David Mallon, vice president of research at Bersin by Deloitte, said pull types of technology offer a concrete and clear method to increase a company’s agility. Rather than forcing employees to carve out hours from their already hectic schedules to sit down for a half-hour or hour-long instructor-led class, pull learning technologies enable users to get information quickly and directly at the point of need.
“You’re never going to get more agile by delivering more e-learning courses or delivering more classroom workshops,” Mallon said. “You’re going to get more agile by putting these kind of systemic pull learning improvements into the culture of the learning organization and increasing its ability to meet needs quickly.”
Chris Tratar, senior director of product marketing at learning software company Saba, and the co-presenter on the HCM Advisory Group study, said there are many ways pull learning can increase agility at a company:
Video channels: Two- to three-minute videos that cover content from subject matter experts and third-party sources on specific topics. “This is the idea of learning at the point of need,” Tratar said. “This provides agility as people can consume learning when they need it versus waiting for a class or more formal channel of learning.”
Intelligent recommendations: A type of search engine that makes recommendations based on past searches, usage and interests. “It is not up to a centralized administrator in the learning department to understand what is relevant to every learner in the whole extended enterprise.
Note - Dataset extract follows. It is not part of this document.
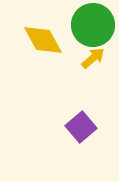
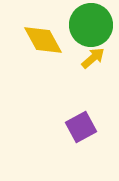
green circle: moved 2 px left
purple square: rotated 12 degrees clockwise
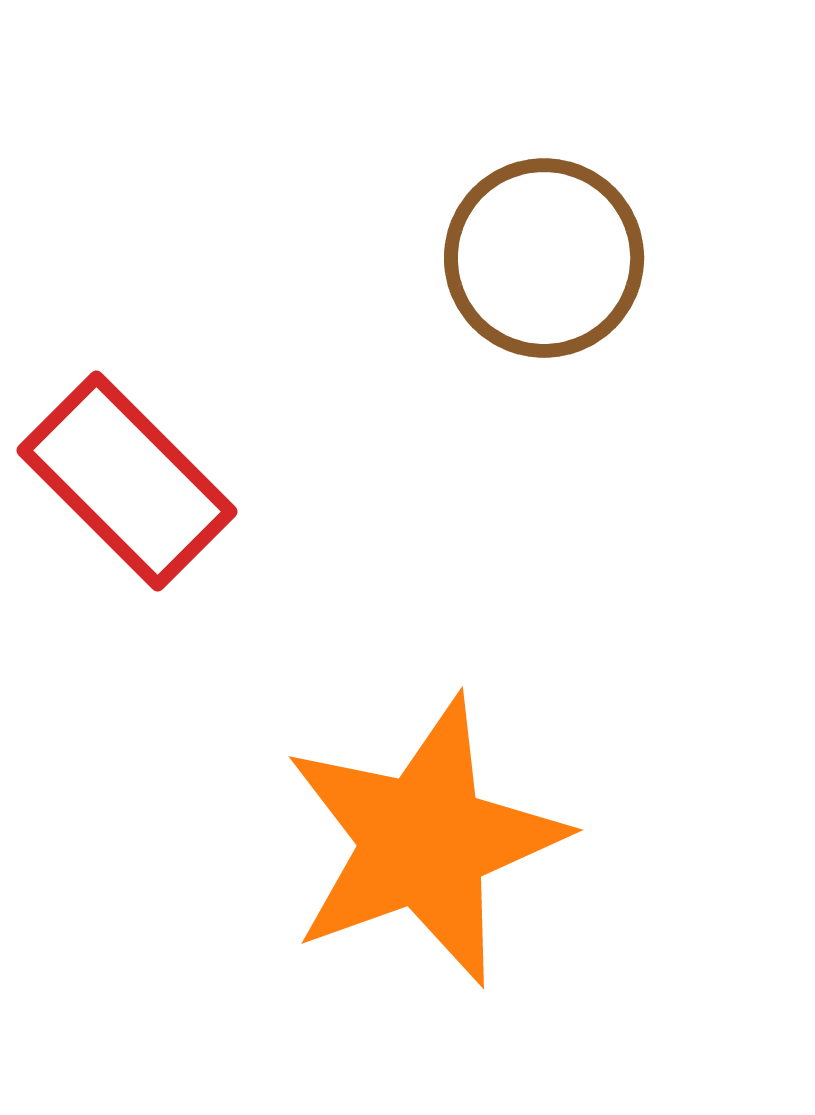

The solution can make these recommendations and learners can then pull the content that they need from the list of relevant items that have been pushed to them.”
Mobile learning: Bite-sized learning opportunities available on-the-go on any mobile device. “If a field service technician runs into a particularly rare problem in the field, they can search for and access videos or other content or groups through their tablet and get to the content they need when they need it. They can address the issue with one service call and increase customer satisfaction instead of having to go take a class or do other research from a computer.”
Learning demand planning: A method used by learning leaders to analyze the demand for learning by their employees. “Learning administrators can dynamically create new classes and learning offerings that did not exist before to meet the emerging demand.”